Content starts
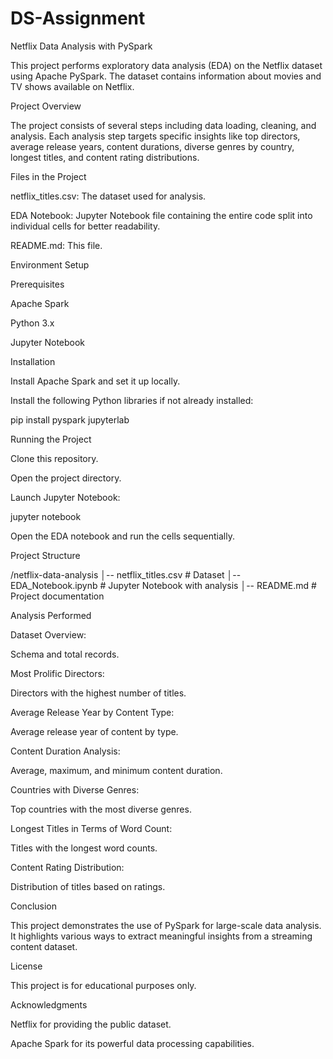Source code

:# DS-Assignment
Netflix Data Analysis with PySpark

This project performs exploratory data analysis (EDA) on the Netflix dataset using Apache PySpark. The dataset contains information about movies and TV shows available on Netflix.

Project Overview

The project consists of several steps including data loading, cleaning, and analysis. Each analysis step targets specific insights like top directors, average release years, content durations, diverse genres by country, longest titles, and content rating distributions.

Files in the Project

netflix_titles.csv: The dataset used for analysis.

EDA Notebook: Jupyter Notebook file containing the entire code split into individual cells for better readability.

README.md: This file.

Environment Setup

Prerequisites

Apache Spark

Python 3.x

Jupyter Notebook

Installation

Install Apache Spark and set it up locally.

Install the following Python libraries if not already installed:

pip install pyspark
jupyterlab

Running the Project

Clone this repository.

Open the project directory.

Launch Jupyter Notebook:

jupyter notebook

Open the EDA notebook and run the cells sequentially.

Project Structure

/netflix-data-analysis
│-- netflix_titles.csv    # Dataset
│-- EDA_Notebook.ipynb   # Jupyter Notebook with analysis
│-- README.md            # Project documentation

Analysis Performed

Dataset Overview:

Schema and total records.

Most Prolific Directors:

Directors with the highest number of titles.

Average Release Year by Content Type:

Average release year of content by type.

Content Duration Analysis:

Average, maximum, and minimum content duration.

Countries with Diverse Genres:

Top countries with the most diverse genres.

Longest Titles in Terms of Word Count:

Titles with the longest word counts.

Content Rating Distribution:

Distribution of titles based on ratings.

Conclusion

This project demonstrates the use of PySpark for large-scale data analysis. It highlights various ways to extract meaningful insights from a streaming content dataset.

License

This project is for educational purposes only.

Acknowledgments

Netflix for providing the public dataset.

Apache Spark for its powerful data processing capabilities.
Content ends
Content starts
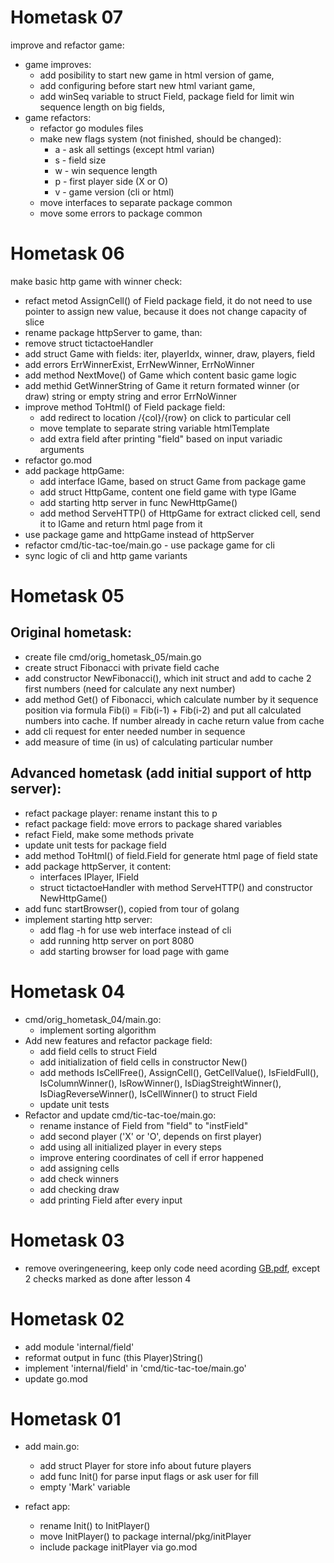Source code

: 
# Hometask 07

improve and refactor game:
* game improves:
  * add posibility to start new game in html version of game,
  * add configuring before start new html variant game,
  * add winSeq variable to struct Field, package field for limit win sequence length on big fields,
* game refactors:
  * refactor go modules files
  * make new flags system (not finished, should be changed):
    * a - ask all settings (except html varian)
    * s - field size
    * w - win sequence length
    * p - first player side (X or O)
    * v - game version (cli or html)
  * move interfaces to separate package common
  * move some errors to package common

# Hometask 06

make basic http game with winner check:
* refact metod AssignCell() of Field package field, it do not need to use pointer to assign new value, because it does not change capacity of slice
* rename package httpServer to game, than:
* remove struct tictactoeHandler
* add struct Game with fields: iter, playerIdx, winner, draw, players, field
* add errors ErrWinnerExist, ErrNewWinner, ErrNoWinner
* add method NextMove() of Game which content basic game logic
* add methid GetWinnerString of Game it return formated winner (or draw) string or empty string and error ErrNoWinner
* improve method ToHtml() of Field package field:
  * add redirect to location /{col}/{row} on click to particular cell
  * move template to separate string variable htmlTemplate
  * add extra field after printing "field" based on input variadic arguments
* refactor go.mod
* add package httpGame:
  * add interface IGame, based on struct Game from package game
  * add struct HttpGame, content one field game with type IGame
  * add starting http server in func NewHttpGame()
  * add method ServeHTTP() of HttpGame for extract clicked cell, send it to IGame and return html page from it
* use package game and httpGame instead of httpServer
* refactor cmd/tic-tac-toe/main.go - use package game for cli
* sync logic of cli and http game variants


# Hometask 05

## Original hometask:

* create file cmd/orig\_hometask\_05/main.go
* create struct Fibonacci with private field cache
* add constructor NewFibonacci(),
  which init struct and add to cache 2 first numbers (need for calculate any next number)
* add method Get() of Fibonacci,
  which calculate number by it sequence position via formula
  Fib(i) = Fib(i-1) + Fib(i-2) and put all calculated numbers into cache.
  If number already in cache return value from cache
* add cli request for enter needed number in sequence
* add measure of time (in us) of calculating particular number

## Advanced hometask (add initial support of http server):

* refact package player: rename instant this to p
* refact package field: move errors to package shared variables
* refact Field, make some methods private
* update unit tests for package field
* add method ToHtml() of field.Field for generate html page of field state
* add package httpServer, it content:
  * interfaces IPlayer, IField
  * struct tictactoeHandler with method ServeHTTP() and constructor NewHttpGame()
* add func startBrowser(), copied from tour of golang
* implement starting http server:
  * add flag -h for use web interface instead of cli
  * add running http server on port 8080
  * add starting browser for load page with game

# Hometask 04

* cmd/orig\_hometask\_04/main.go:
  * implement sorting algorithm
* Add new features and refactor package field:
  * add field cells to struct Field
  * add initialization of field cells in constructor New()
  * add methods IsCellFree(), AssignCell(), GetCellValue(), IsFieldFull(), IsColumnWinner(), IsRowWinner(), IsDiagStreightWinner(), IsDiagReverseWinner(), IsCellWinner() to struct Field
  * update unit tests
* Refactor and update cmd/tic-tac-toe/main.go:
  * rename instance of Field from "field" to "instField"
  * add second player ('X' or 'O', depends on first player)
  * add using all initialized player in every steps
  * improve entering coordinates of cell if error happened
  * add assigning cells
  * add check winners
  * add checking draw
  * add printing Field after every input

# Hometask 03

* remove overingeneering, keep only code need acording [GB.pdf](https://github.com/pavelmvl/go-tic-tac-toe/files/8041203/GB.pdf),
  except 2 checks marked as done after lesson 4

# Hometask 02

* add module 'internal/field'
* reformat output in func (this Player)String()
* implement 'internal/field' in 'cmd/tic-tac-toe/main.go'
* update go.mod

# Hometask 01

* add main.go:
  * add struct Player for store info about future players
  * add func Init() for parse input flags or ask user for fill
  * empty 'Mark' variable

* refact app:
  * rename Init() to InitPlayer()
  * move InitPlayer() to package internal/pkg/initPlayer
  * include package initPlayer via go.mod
Content ends
Problem requirements: Retype only this portion of the data above: the line containing "side (X or O)", the line containing "make basic http", and all lines between them, exactly.

Task answer:
    * p - first player side (X or O)
    * v - game version (cli or html)
  * move interfaces to separate package common
  * move some errors to package common

# Hometask 06

make basic http game with winner check:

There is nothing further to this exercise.